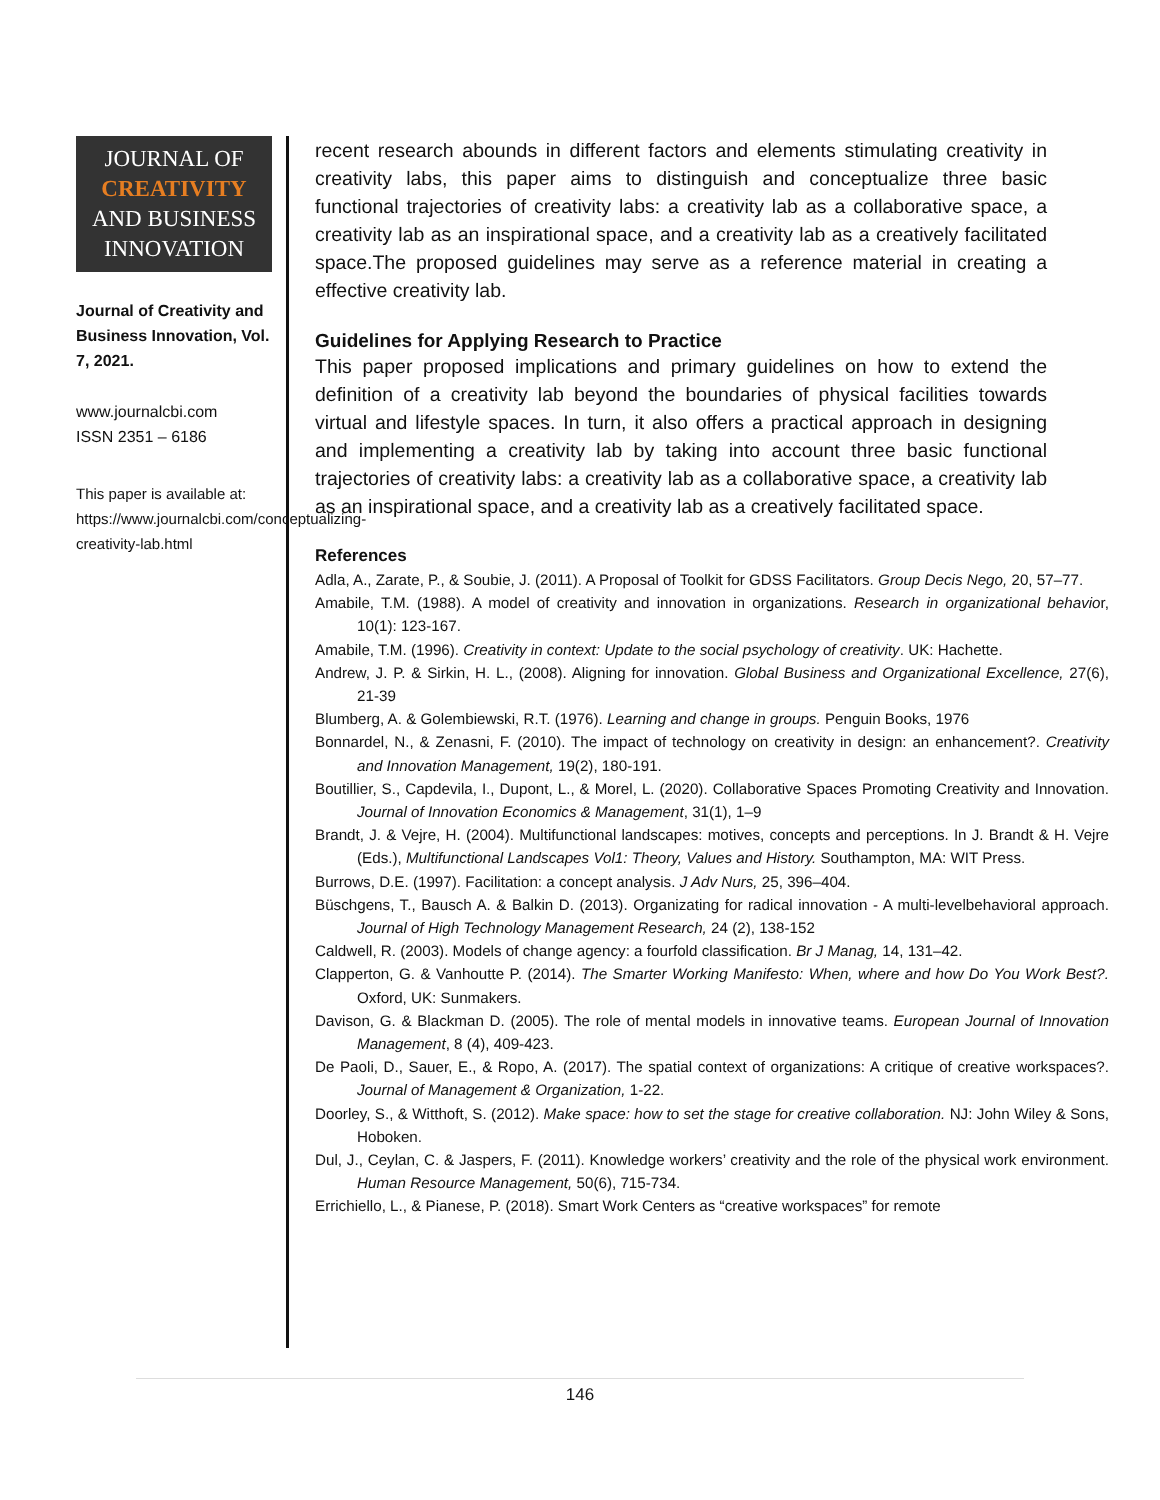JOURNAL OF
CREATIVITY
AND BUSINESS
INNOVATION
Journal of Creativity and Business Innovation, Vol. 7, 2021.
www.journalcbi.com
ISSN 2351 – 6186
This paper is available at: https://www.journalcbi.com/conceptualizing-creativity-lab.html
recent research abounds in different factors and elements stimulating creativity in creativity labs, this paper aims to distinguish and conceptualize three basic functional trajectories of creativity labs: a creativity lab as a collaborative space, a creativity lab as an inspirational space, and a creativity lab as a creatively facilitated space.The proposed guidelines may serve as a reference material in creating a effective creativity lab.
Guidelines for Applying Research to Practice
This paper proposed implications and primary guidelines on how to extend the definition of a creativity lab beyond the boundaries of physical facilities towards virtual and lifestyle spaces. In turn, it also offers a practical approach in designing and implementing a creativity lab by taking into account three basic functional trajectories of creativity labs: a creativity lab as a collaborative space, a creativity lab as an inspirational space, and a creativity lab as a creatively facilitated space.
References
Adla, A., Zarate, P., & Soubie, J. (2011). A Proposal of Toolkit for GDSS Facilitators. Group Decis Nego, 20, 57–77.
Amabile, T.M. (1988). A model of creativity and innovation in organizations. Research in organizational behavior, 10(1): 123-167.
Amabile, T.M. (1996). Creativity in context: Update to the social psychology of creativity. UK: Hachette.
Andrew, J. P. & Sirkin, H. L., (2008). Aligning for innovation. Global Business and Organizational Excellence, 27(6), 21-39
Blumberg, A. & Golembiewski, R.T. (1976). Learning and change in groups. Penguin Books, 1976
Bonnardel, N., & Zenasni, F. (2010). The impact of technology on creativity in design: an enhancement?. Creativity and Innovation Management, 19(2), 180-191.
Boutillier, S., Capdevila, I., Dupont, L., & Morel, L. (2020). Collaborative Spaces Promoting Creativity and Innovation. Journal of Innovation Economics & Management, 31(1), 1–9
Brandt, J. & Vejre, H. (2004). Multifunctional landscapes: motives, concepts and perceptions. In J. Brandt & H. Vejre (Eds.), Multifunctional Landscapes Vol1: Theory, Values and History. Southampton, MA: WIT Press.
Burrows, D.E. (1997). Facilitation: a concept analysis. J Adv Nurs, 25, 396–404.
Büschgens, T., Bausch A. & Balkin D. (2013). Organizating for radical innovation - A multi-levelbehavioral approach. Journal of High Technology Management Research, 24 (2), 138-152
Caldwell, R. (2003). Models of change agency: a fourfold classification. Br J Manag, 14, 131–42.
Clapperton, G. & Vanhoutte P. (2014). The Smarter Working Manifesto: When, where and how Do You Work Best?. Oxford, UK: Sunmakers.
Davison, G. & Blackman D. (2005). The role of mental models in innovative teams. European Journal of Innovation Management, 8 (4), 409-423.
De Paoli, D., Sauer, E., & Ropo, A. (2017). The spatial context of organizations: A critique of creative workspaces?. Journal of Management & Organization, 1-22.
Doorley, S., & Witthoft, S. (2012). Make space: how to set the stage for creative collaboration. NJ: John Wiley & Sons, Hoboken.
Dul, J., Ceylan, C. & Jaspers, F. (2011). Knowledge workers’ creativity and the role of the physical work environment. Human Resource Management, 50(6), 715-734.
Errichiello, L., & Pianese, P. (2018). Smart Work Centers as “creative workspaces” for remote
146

◆ ◆ ◆ ◆

:: What the exercise asks ::
The answer is the lines above between the line holding "Amabile, T.M. (1996)." and the line holding "Büschgens, T., Bausch", inclusive, each written out exactly, and no others.

:: Exercise solution ::
Amabile, T.M. (1996). Creativity in context: Update to the social psychology of creativity. UK: Hachette.
Andrew, J. P. & Sirkin, H. L., (2008). Aligning for innovation. Global Business and Organizational Excellence, 27(6), 21-39
Blumberg, A. & Golembiewski, R.T. (1976). Learning and change in groups. Penguin Books, 1976
Bonnardel, N., & Zenasni, F. (2010). The impact of technology on creativity in design: an enhancement?. Creativity and Innovation Management, 19(2), 180-191.
Boutillier, S., Capdevila, I., Dupont, L., & Morel, L. (2020). Collaborative Spaces Promoting Creativity and Innovation. Journal of Innovation Economics & Management, 31(1), 1–9
Brandt, J. & Vejre, H. (2004). Multifunctional landscapes: motives, concepts and perceptions. In J. Brandt & H. Vejre (Eds.), Multifunctional Landscapes Vol1: Theory, Values and History. Southampton, MA: WIT Press.
Burrows, D.E. (1997). Facilitation: a concept analysis. J Adv Nurs, 25, 396–404.
Büschgens, T., Bausch A. & Balkin D. (2013). Organizating for radical innovation - A multi-levelbehavioral approach. Journal of High Technology Management Research, 24 (2), 138-152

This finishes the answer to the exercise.